── MATERIAL PROVIDED
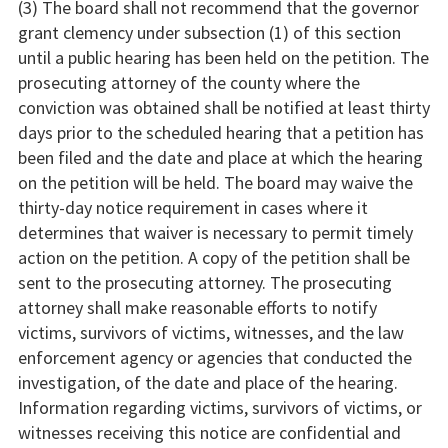
(3) The board shall not recommend that the governor
grant clemency under subsection (1) of this section
until a public hearing has been held on the petition. The
prosecuting attorney of the county where the
conviction was obtained shall be notified at least thirty
days prior to the scheduled hearing that a petition has
been filed and the date and place at which the hearing
on the petition will be held. The board may waive the
thirty-day notice requirement in cases where it
determines that waiver is necessary to permit timely
action on the petition. A copy of the petition shall be
sent to the prosecuting attorney. The prosecuting
attorney shall make reasonable efforts to notify
victims, survivors of victims, witnesses, and the law
enforcement agency or agencies that conducted the
investigation, of the date and place of the hearing.
Information regarding victims, survivors of victims, or
witnesses receiving this notice are confidential and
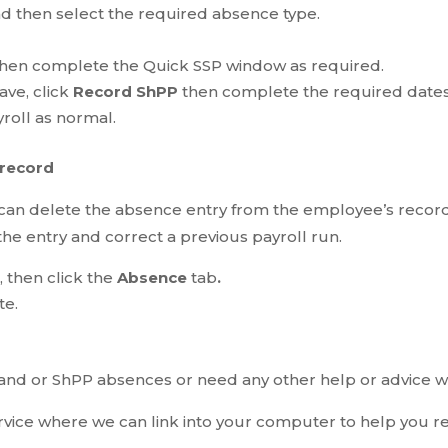
nd then select the required absence type.
hen complete the Quick SSP window as required.
ave, click
Record ShPP
then complete the required dates
roll as normal.
 record
 can delete the absence entry from the employee’s record
he entry and correct a previous payroll run.
 then click the
Absence
tab
.
te.
 and or ShPP absences or need any other help or advice wi
vice where we can link into your computer to help you r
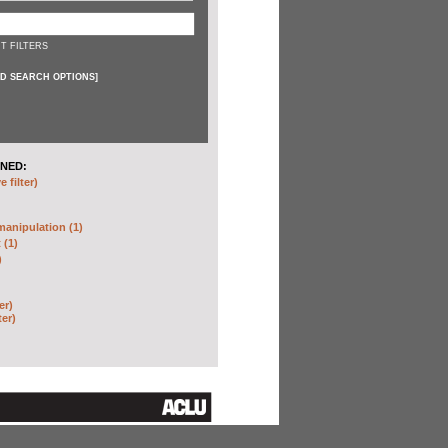
T FILTERS
D SEARCH OPTIONS
]
NED:
 filter)
anipulation (1)
 (1)
)
er)
ter)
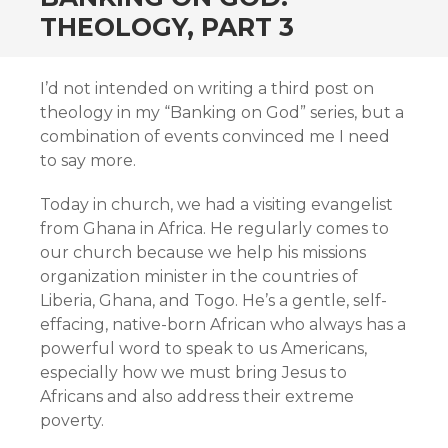
THEOLOGY, PART 3
I’d not intended on writing a third post on
theology in my “Banking on God” series, but a
combination of events convinced me I need
to say more.
Today in church, we had a visiting evangelist
from Ghana in Africa. He regularly comes to
our church because we help his missions
organization minister in the countries of
Liberia, Ghana, and Togo. He’s a gentle, self-
effacing, native-born African who always has a
powerful word to speak to us Americans,
especially how we must bring Jesus to
Africans and also address their extreme
poverty.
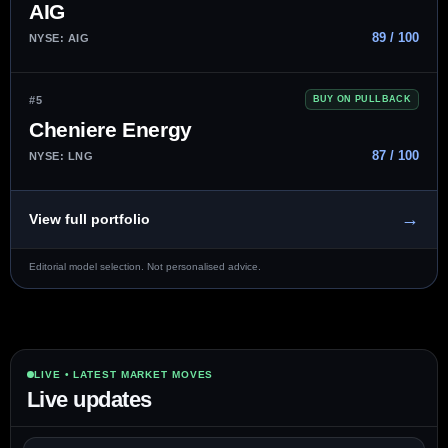
AIG
89 / 100
NYSE: AIG
#5
BUY ON PULLBACK
Cheniere Energy
87 / 100
NYSE: LNG
→
View full portfolio
Editorial model selection. Not personalised advice.
LIVE • LATEST MARKET MOVES
Live updates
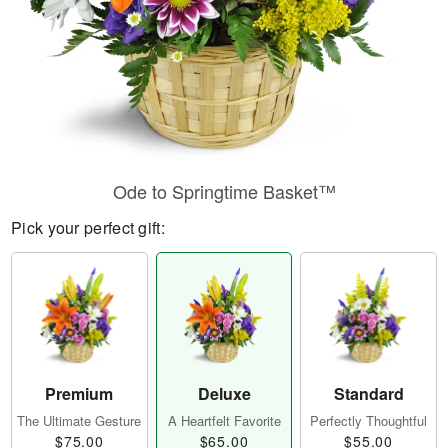
Ode to Springtime Basket™
Pick your perfect gift:
Premium
Deluxe
Standard
The Ultimate Gesture
A Heartfelt Favorite
Perfectly Thoughtful
$75.00
$65.00
$55.00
────
Starting at the line that contains "Ode to Springtime Basket™" and running through the last line of the entries above, write those lines out again with "Deluxe" changed to "Classic" and nothing else altered.

Ode to Springtime Basket™
Pick your perfect gift:
Premium
Classic
Standard
The Ultimate Gesture
A Heartfelt Favorite
Perfectly Thoughtful
$75.00
$65.00
$55.00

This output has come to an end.